Ce n’est qu’au XIXème siècle que le cor chromatique à trois pistons fut inventé. Les pistons permettent de dévier la trajectoire des l’air dans un réseau de tuyaux. En fonction de la longueur du parcours de l’air, le son es
t différent. Avec les différentes combinaisons des pistons, toutes les notes chromatiques peuvent être réalisées sans devoir démonter l’instrument. Cette innovation géniale a permis au cor d’entrer dans l’orchestre moderne comme l’un des piliers essentiels de la formation. L’évolution la plus récente est le désormais très courant cor en fa (pour les cors simples), en fa et si bémol (pour les cors doubles) et en fa, si bémol et fa (pour des cors triples beaucoup plus rares).


 

cor 1
 


 

L’embouchure du cor est de petite taille et de forme intérieure conique, différente de celles de la trompette et du trombone qui sont hémisphériques et plus larges. Cette forme conique se retrouve tout le long du tube jusqu’au niveau du pavillon. On parle de perce conique pour le qualifier, c’est la caractéristique des cuivres doux (cornet à pistons, saxhorns, …). C’est ce type de perce qui permet le son doux et l’oppose donc aux cuivres clairs qui produisent un son plus brillant (comme la trompette, par exemple).

 

Le corniste produit les notes de la gamme par vibration des lèvres sur l’embouchure. Sa main gauche active trois (quatre ou cinq) palettes ou pistons pour changer la hauteur du son. La main droite est placée dans le pavillon pour soutenir l’instrument. Elle permet également d’arrondir le son, d’en modifier la hauteur ou d’effectuer les fameux sons bouchés aux sonorités si particulières.

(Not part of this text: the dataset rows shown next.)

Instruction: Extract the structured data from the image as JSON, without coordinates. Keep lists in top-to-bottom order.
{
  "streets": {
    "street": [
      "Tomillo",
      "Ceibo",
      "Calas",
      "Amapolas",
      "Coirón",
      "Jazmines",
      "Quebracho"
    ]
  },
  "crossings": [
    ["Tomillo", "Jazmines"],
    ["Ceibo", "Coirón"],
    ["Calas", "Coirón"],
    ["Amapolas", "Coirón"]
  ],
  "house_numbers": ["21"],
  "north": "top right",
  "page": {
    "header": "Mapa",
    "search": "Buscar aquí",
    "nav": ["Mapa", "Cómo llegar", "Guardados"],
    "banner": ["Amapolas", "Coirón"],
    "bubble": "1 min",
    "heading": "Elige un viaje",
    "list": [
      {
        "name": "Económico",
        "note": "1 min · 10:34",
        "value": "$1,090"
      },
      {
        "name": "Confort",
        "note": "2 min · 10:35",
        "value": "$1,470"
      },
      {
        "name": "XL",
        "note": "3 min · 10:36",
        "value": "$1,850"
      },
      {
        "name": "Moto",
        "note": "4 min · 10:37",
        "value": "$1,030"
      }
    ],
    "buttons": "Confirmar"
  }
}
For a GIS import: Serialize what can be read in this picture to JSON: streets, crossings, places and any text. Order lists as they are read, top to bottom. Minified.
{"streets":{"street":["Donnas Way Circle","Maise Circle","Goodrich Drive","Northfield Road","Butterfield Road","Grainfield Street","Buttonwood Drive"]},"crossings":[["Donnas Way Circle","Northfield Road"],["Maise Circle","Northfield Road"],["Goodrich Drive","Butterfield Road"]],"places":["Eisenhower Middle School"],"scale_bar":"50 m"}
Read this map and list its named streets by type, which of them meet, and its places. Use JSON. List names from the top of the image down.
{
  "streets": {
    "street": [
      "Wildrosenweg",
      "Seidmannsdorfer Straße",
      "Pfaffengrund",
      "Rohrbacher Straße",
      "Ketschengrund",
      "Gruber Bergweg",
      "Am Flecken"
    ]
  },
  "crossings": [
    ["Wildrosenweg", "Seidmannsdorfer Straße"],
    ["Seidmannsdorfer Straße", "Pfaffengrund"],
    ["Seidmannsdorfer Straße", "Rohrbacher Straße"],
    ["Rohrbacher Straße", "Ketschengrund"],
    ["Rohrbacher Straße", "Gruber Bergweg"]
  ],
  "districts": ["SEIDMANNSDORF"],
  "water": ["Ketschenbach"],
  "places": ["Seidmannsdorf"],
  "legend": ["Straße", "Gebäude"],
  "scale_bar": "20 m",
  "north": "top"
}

L’instrumentiste peut être amené à utiliser une sourdine pour obtenir un timbre plus sourd mais pas, contrairement aux idées reçues, pour atténuer le son.


 Denis Brain explique le cor et joue la sonate de Beethoven


 

 

Deux manières de jouer du cor se sont opposées au cours du XXème siècle : la manière française, facilement reconnaissable par son vibrato permanent et la manière anglo-saxonne, sans vibrato. Aujourd’hui, c’est la manière anglo-saxonne qui semble s’imposer pour la majorité des cornistes. De grands noms de virtuoses utilisent cependant encore le vibrato, comme Hermann Baumann ou le liégeois Francis Orval.

 

La famille des cors rassemble donc le cor de chasse en mi bémol pour les chasses, les fanfares de régiment, la trompe de chasse en ré destiné aux sonneries de vénerie, le cor naturel, qui est un cor d’harmonie sans piston et sans palettes, le cor d’orchestre qui est celui décrit ci-dessus, le cor des Alpes qui est en bois, les tubas wagnériens qui sont joués par les cornistes, le cor viennois, utilisé traditionnellement à l’Orchestre philharmonique de Vienne et le mellophone, cor qui a la forme d’une trompette parfois utilisé dans l’orchestre de jazz. Ce dernier est utilisé avec le pavillon vers l’avant.

 

Selon le livre des records (édition 2007), le cor est, avec le hautbois, l’instrument le plus difficile à jouer.